Page 1 of 1

Very weird check result issue after server migration

Posted: Wed Feb 27, 2019 9:02 am
by WillemDH
Hello,

We more or less successfully migrated our Nagios server today from CentOS 6 to CentOS 7. But We are experiencing a very weird issue with some checks using a custom plugin of ours. When we dit this plugin and add some string, like "TEST" in the output, this is not reflected in the output in Nagios XI.

TESTED FROM XI UI:

Code: Select all

019-02-27 14:55:43,584: check_curl_result.sh: Info: Debug mode
2019-02-27 14:55:43,591: check_curl_result.sh: Info: Curl action sbcAlarms started 
2019-02-27 14:55:43,597: check_curl_result.sh: Info: Executing CheckSBCAlarms with url https://hostname.domain/api/v1/alarms/active 
2019-02-27 14:55:43,921: check_curl_result.sh: Info: Result: curl: (18) transfer closed with outstanding read data remaining

HTTP Status: 204, Url: https://srvtelsbcqa01.gentgrp.gent.be/api/v1/alarms/active, Stats: 0 bytes in 0.307 second response time
TESTED FROM CLI:

Code: Select all

/usr/local/nagios/libexec/check_curl_result.sh --url https://hostname.domain/api/v1/alarms/active --type sbcAlarms --user Admin --password password
2019-02-27 14:59:29,921: check_curl_result.sh: Info: TEST Executing TEST CheckSBCAlarms with url https://hostname.domain/api/v1/alarms/active
2019-02-27 14:59:30,192: check_curl_result.sh: Info: Result:
HTTP Status: 204, Url: https://hostname.domain/api/v1/alarms/active, Stats: 0 bytes in 0.259 second response time,  | time=0.259s time_first_byte=0.259s time_tcp_connect=0.006s size=0B,
2019-02-27 14:59:30,197: check_curl_result.sh: Info: Verifying Curl exitcode 0
2019-02-27 14:59:30,203: check_curl_result.sh: Info: Verifying HTTP Status Code
2019-02-27 14:59:30,210: check_curl_result.sh: Info: Output: TEST
2019-02-27 14:59:30,215: check_curl_result.sh: Info: Curl action sbcAlarms finished. Exitcode 0
OK: TEST
What could cause this behaviour. It's like the service has cached an old version of the plugin?? Is this even possible..? Already did a delete, write, verify, restart..

Any advice is welcome

Re: Very weird check result issue after server migration

Posted: Wed Feb 27, 2019 11:16 am
by SteveBeauchemin
Multi-line output expected right?

I had a similar issue when I upgraded 5.x. Not OS related. The output of my scripts which I would normally see in the Nagios GUI Status Information all became a single line. Anything after the CR/LF was gone. It turns out that I needed to use <BR> in my script to see multiple lines in the GUI. I had been using \n before that. The data is not actually gone, and can be seen in the Macro $LONGSERVICEOUTPUT$. At least my data was there.

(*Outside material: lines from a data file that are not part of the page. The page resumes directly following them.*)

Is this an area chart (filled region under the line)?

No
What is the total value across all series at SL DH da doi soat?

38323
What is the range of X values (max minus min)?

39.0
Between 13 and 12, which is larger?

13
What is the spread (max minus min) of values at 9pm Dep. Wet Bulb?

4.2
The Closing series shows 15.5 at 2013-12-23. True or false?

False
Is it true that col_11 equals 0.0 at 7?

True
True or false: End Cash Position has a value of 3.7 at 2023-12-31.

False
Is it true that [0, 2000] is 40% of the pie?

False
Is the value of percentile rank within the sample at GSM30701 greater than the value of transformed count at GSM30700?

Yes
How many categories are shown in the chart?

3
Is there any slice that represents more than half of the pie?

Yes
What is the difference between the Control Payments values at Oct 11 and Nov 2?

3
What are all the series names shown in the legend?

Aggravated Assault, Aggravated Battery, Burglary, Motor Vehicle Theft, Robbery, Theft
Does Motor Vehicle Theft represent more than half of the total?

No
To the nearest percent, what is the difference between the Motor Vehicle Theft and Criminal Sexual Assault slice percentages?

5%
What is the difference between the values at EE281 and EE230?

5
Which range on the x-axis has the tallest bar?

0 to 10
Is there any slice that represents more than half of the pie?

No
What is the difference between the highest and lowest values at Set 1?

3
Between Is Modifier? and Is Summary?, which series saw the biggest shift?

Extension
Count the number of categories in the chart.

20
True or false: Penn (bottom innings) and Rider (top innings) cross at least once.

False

I do not know if that is what you are experiencing, but that is what I changed to see extra data in my setup.

Steve B

Re: Very weird check result issue after server migration

Posted: Wed Feb 27, 2019 3:50 pm
by cdienger
Are you referring to not seeing the word "TEST" in the output? Like you should see "TEST" in the line "Curl action sbcAlarms started". I've tried various things to try and reproduce but without luck so far. What happens if you move the script out of the directory or make it non executable? Is the command under Configure > Core config manager > Commands > _Commands, pointed to the right script? Try creating a new temporary command and point it at the script and see if you get the same behavior with the new command.

Re: Very weird check result issue after server migration

Posted: Thu Feb 28, 2019 6:50 am
by WillemDH
Found the issue. After changing the command, it became apparent that these services had a hostgroup configured, which set a hostgroup which is used to assign the service to a gearman worker node. After cloning the used template and removing the gearman hostgroup from it, the issue is resolved. This ticket can be closed.

Thanks all for thinking with me!

Re: Very weird check result issue after server migration

Posted: Thu Feb 28, 2019 11:26 am
by scottwilkerson
WillemDH wrote:Found the issue. After changing the command, it became apparent that these services had a hostgroup configured, which set a hostgroup which is used to assign the service to a gearman worker node. After cloning the used template and removing the gearman hostgroup from it, the issue is resolved. This ticket can be closed.

Thanks all for thinking with me!
Great!

Locking thread